━━ Dataset records ━━

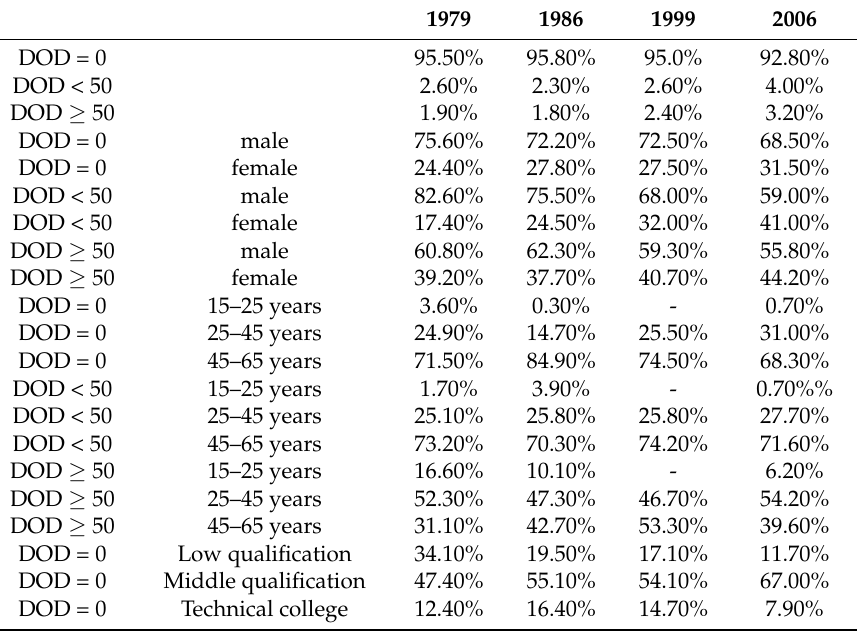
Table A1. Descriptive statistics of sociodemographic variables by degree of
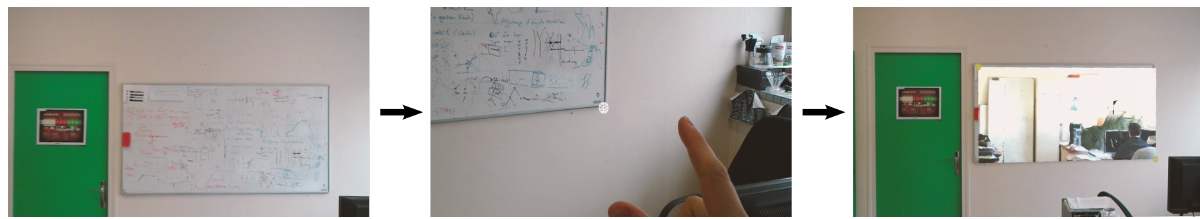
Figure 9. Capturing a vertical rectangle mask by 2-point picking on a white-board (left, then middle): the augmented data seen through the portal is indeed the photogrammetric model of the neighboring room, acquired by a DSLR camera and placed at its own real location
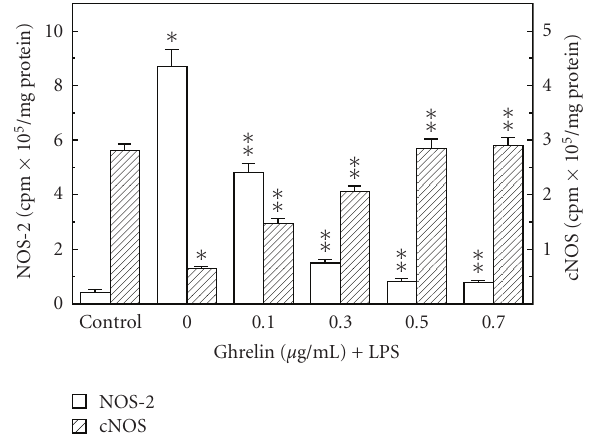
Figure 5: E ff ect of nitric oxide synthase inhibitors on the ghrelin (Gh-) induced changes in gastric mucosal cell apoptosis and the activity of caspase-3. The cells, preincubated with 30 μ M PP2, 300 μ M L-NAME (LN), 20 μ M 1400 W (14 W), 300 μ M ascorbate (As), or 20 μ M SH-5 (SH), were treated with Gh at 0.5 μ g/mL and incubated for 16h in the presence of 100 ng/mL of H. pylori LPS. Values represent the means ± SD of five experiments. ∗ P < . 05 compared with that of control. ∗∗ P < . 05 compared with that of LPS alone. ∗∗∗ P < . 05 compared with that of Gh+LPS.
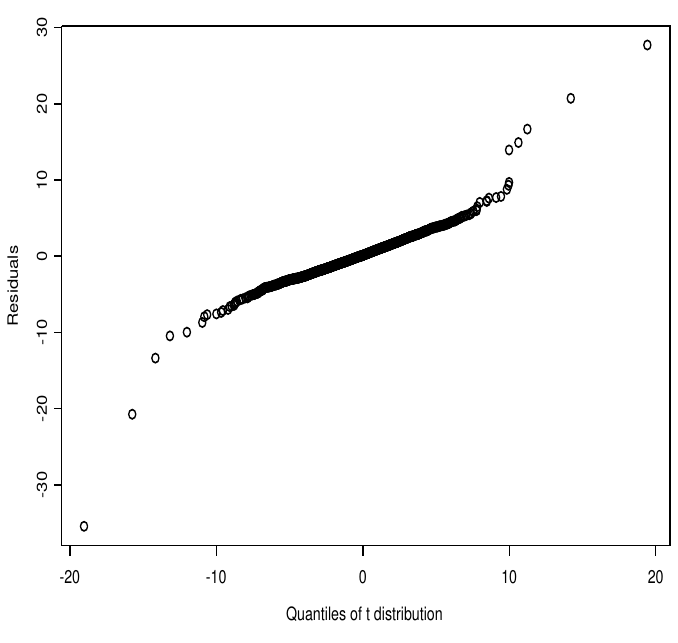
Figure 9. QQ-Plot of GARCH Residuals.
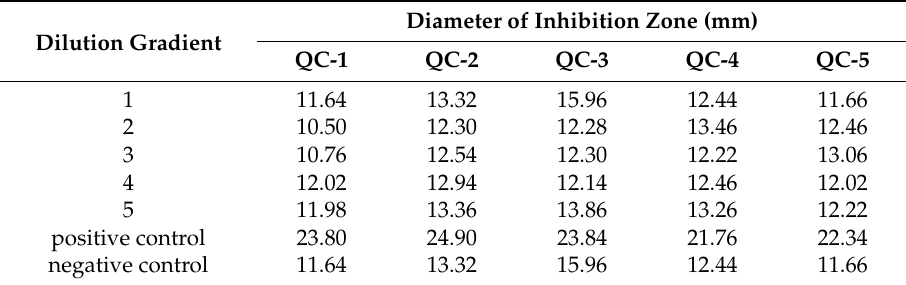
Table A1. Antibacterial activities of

━━━
━━ Dataset records ━━

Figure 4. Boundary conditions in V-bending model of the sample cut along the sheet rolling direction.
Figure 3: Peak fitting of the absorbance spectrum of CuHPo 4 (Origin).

━━━

Assignment: Pictures are to be left out. Write out only the lines above starting at the one with "Table A1. Descriptive" and ending at the one with "Figure 9. QQ-Plot of GARCH Residuals.", both lines included, exactly.

Exercise solution:
Table A1. Descriptive statistics of sociodemographic variables by degree of
Figure 9. Capturing a vertical rectangle mask by 2-point picking on a white-board (left, then middle): the augmented data seen through the portal is indeed the photogrammetric model of the neighboring room, acquired by a DSLR camera and placed at its own real location
Figure 5: E ff ect of nitric oxide synthase inhibitors on the ghrelin (Gh-) induced changes in gastric mucosal cell apoptosis and the activity of caspase-3. The cells, preincubated with 30 μ M PP2, 300 μ M L-NAME (LN), 20 μ M 1400 W (14 W), 300 μ M ascorbate (As), or 20 μ M SH-5 (SH), were treated with Gh at 0.5 μ g/mL and incubated for 16h in the presence of 100 ng/mL of H. pylori LPS. Values represent the means ± SD of five experiments. ∗ P < . 05 compared with that of control. ∗∗ P < . 05 compared with that of LPS alone. ∗∗∗ P < . 05 compared with that of Gh+LPS.
Figure 9. QQ-Plot of GARCH Residuals.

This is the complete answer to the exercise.